Sixteen have been performed in the National Theatre. They include Plenty, Pravda (with
Howard Brenton), The Secret Rapture, Racing Demon, The Absence of War, Skylight, Amy's
View, The Blue Room (from Schnitzler), The Judas Kiss, Via Dolorosa, Stuff Happens, The
Vertical Hour, Gethsemane, The Power of Yes and South Downs. He has also written plays
by Brecht, Gorky, Chekhov, Pirandello and Lorca, in English. His many screenplays for film
and television include Licking Hitler, Wetherby, Damage, The Hours, The Reader and Page
Eight. David writes a lot of political plays, for example Fanshen, originally a book about the
Chinese Revolution. Fanshen refuses to show clearly moral issues, David Hares adaptation
focusses on the difficulties, mistakes and corruption of the revolution. Hare uses his work to
show the audience who watches the play that those involved can learn from their mistakes
and perhaps even move to a more ideal society. Davids work that is considered to be his
best was the play Plenty, which is about a woman who served in the French Resistance in
WW2 but finds herself concerned about post war Britain.
Howard Brenton
Howard Brenton is a British playwright, recognised for his controversial political plays of the
1970s and 80s. He became resident dramatist at the Royal Court in 1972, following on from
David Hare, who he did Pravda with.
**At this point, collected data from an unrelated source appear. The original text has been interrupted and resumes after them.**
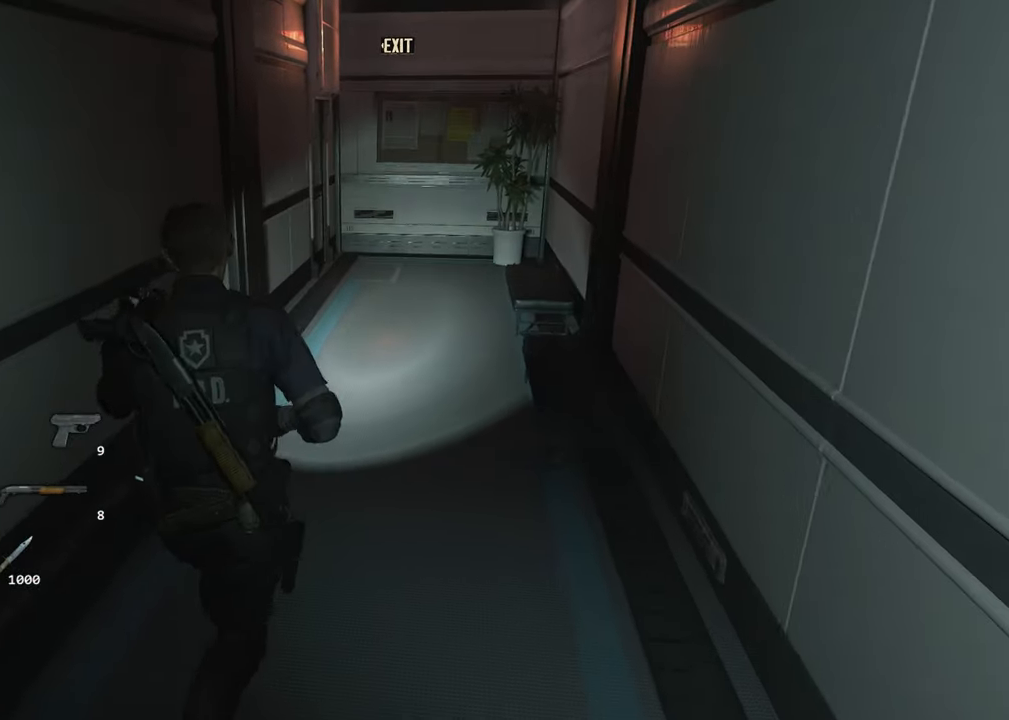
{"keys": ["shift", "w"], "mouse": [], "events": []}
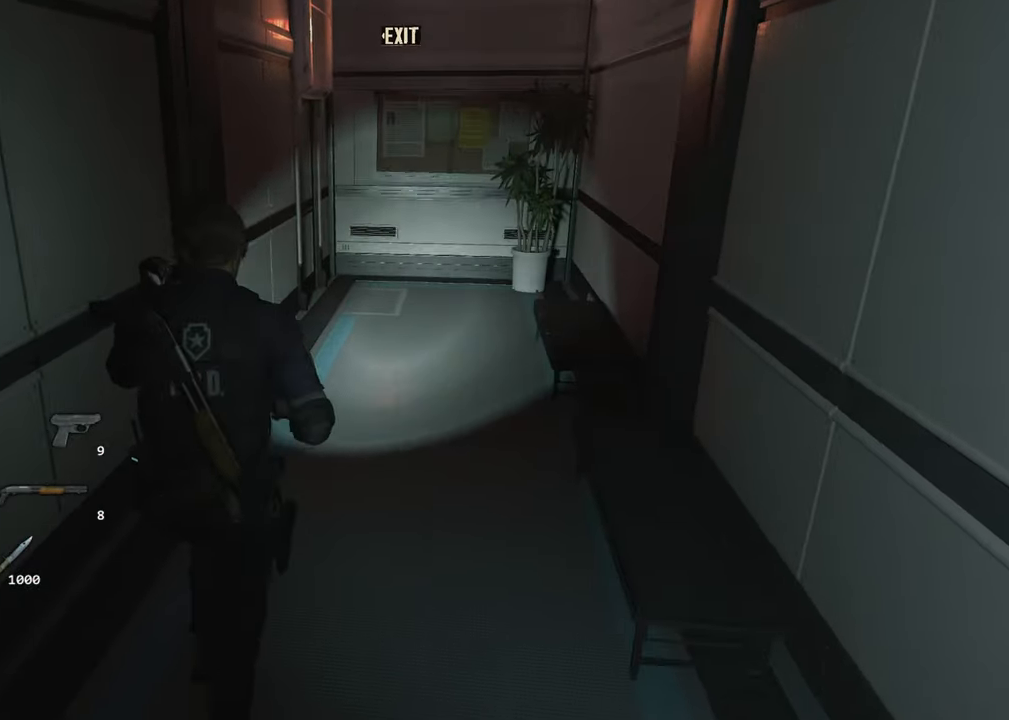
{"keys": ["shift", "w"], "mouse": [], "events": []}
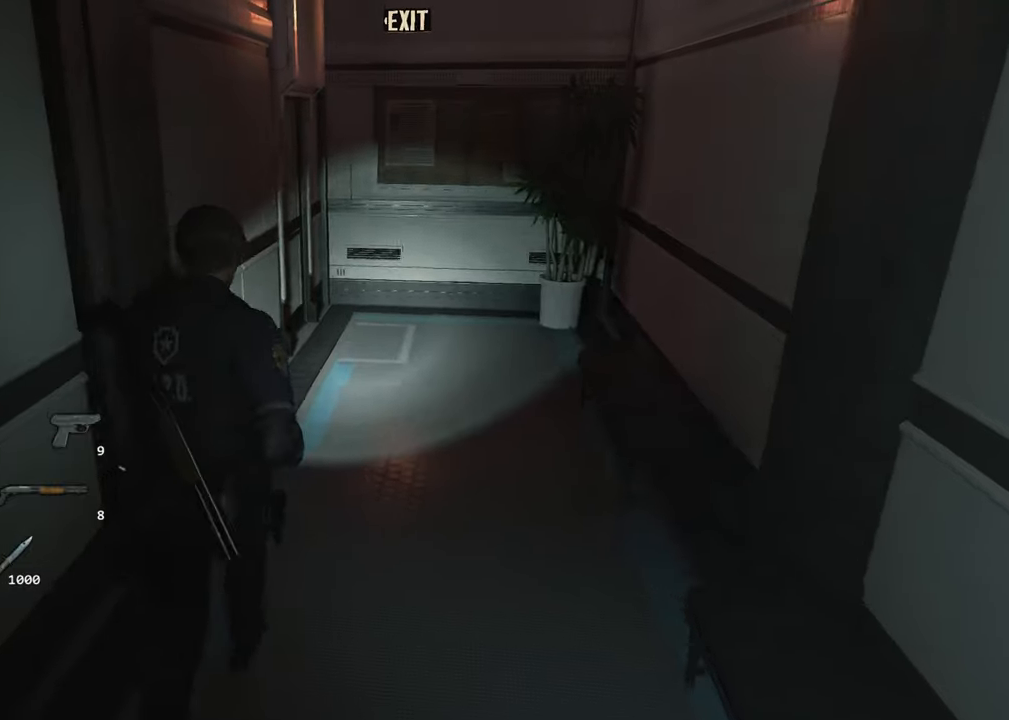
{"keys": ["shift", "w"], "mouse": [], "events": []}
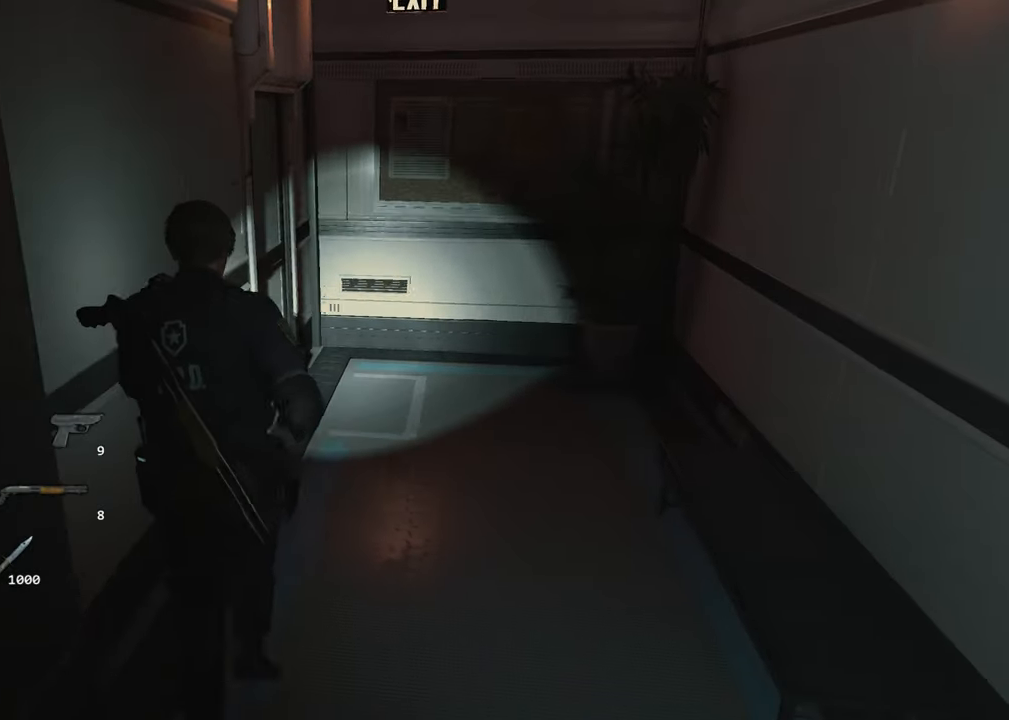
{"keys": ["shift", "w"], "mouse": [], "events": []}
His plays include Revenge, Brassneck also a
collaboration with David Hare, The Churchill Play, Epsom Downs, and The Romans in
Britain, Berlin Bertie, Paul, Never So Good, and In Extremis. Brentons has now written 40
plays, either alone or in collaboration with other playwrights, mostly David Hare. Howard
Brenton is seen more than anyone in Britain today a play writer that epitomizes Bertolt
Brechts legacy. His contribution to left wing theatre is alike to Bertolt Brecht. This is
because he uses a lot of epic theatre.